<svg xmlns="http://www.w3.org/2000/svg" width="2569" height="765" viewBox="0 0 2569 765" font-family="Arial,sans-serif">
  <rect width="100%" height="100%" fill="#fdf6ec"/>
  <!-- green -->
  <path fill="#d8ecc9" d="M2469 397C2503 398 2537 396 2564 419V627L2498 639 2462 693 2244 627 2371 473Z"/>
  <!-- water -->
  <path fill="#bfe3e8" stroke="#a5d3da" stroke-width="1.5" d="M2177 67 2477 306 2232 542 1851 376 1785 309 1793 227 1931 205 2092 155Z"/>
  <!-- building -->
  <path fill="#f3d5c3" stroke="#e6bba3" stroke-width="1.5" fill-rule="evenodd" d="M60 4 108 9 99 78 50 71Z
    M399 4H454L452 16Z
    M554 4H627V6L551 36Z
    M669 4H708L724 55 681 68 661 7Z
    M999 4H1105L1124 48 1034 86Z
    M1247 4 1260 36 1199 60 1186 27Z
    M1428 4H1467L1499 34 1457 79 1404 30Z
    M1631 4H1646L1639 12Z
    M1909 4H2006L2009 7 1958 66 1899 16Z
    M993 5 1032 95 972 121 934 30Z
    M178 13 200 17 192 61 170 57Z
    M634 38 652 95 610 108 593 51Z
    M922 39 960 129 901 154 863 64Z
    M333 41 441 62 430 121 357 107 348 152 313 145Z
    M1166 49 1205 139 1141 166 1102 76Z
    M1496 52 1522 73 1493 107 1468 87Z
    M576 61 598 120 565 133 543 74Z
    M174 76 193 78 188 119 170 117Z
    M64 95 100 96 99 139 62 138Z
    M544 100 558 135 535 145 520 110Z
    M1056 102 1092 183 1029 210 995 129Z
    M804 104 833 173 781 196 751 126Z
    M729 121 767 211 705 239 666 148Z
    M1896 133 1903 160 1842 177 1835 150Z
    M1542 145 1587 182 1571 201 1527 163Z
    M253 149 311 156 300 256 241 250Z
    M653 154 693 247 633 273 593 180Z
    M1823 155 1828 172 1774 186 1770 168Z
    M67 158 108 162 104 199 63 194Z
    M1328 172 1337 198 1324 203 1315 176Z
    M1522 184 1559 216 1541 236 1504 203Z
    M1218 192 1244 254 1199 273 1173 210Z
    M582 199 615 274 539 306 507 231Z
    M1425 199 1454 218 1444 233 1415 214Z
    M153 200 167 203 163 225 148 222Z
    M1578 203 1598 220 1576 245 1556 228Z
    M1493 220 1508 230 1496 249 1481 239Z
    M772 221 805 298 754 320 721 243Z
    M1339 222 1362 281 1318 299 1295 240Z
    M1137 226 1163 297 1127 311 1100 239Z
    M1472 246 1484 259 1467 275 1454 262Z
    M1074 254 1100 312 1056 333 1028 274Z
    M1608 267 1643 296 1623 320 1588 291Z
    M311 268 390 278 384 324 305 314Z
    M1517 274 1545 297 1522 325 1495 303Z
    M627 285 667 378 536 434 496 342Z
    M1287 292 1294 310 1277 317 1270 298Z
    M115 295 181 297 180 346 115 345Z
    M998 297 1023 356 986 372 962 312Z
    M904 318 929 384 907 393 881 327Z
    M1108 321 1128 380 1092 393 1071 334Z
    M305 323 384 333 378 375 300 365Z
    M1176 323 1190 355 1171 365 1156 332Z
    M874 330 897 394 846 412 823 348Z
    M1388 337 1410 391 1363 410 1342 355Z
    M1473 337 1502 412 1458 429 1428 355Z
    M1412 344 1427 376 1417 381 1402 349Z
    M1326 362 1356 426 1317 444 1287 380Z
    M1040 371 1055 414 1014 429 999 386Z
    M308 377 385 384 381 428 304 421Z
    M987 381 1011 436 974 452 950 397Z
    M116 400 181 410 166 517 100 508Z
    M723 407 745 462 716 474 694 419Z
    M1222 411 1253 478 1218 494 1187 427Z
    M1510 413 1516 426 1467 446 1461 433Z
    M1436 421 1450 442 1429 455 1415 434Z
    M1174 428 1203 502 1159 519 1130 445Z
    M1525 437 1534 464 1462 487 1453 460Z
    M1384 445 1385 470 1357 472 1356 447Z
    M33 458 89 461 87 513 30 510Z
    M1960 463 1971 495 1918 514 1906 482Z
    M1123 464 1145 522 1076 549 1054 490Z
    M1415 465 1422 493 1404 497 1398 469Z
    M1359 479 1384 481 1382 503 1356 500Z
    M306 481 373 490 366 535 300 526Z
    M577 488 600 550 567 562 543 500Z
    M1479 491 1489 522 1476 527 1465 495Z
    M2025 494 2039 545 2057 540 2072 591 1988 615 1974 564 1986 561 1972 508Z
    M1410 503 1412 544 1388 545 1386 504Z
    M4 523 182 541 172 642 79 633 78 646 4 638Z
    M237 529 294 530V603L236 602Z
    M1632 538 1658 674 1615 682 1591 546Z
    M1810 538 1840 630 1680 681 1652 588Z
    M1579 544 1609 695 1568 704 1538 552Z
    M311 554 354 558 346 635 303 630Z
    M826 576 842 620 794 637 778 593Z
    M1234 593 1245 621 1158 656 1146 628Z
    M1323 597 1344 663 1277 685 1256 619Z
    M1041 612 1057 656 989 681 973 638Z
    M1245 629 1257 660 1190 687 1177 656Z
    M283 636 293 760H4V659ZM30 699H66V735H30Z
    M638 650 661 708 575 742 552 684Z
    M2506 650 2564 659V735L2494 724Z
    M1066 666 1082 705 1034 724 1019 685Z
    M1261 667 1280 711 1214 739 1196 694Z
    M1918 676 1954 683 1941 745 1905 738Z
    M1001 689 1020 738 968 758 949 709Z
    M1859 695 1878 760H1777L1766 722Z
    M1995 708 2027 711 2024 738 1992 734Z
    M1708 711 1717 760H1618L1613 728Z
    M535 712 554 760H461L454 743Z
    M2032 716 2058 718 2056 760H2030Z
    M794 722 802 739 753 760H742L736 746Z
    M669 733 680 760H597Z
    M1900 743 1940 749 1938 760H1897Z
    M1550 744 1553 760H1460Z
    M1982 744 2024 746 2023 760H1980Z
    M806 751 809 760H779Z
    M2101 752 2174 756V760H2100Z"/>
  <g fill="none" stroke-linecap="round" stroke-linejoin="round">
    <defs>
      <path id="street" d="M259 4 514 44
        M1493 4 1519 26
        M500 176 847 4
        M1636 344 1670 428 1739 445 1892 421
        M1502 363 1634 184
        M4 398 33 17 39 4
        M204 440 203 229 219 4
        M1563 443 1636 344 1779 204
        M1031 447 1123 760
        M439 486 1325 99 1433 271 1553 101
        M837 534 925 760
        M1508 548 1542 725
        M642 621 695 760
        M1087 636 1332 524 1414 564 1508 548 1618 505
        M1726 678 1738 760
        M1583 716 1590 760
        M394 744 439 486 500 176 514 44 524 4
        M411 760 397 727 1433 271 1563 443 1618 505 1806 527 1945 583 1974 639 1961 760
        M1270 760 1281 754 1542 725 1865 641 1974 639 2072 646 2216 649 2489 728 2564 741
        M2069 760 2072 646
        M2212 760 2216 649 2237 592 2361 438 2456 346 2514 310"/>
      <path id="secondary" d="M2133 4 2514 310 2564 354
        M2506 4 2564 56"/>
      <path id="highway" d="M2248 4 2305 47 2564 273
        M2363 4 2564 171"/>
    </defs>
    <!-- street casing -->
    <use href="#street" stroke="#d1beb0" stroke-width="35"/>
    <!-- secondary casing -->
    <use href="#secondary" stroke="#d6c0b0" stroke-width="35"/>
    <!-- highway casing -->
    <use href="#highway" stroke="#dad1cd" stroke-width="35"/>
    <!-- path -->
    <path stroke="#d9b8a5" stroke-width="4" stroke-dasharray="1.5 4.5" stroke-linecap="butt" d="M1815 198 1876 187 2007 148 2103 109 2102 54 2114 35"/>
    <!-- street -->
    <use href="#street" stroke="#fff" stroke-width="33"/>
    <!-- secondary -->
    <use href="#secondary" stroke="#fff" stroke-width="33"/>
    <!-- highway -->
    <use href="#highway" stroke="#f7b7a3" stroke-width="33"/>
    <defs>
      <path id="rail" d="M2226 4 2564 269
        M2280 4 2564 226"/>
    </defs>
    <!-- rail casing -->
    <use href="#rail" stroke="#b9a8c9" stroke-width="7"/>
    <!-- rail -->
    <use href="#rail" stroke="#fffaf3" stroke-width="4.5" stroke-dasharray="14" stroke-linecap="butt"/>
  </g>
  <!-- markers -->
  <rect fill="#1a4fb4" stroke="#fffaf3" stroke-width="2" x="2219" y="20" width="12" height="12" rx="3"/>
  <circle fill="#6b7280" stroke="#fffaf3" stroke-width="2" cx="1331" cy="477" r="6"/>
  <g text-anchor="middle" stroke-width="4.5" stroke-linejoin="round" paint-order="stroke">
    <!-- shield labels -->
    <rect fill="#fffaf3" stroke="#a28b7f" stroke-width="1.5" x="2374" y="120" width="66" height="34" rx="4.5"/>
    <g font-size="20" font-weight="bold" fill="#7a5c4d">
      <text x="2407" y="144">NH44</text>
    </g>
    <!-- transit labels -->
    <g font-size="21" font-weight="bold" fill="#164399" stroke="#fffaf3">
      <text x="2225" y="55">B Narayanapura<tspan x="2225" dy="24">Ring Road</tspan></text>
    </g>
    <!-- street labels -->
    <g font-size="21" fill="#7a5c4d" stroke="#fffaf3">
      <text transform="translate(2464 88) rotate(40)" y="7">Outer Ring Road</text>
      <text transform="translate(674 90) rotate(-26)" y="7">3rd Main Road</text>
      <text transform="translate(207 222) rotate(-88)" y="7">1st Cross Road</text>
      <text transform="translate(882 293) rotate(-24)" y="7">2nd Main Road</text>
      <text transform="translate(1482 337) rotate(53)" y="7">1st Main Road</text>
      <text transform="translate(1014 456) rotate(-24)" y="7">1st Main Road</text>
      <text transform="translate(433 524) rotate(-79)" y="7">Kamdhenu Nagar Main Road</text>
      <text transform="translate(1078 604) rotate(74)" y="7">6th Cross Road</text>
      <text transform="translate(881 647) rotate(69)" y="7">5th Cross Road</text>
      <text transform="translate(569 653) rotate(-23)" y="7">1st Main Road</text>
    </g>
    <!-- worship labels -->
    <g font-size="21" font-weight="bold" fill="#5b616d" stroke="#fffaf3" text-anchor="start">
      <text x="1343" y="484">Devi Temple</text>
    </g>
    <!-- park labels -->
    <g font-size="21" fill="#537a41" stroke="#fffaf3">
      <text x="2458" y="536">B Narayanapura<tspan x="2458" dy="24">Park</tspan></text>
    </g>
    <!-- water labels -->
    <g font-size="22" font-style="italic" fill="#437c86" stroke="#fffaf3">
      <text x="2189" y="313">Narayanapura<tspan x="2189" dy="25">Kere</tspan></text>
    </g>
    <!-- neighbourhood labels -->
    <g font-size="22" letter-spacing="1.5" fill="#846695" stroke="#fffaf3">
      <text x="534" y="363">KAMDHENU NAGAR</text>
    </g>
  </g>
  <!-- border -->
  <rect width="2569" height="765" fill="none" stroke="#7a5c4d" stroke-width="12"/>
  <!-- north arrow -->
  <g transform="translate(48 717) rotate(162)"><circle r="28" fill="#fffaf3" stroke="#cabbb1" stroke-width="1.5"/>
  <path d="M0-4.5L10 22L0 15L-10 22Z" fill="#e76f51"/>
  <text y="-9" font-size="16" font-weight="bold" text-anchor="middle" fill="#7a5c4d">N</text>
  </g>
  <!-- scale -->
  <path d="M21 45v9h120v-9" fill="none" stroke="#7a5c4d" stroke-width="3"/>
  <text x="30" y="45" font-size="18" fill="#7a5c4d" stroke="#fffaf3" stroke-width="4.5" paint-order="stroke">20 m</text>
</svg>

+ + + + +

■ EXERCISE DIRECTIONS: Produce only the lines from the line containing "M1550 744 1553 760H1460Z" through the line containing "M1493 4 1519 26", inclusive of both, exactly as they stand in the entries above.

■ TASK RESPONSE:
    M1550 744 1553 760H1460Z
    M1982 744 2024 746 2023 760H1980Z
    M806 751 809 760H779Z
    M2101 752 2174 756V760H2100Z"/>
  <g fill="none" stroke-linecap="round" stroke-linejoin="round">
    <defs>
      <path id="street" d="M259 4 514 44
        M1493 4 1519 26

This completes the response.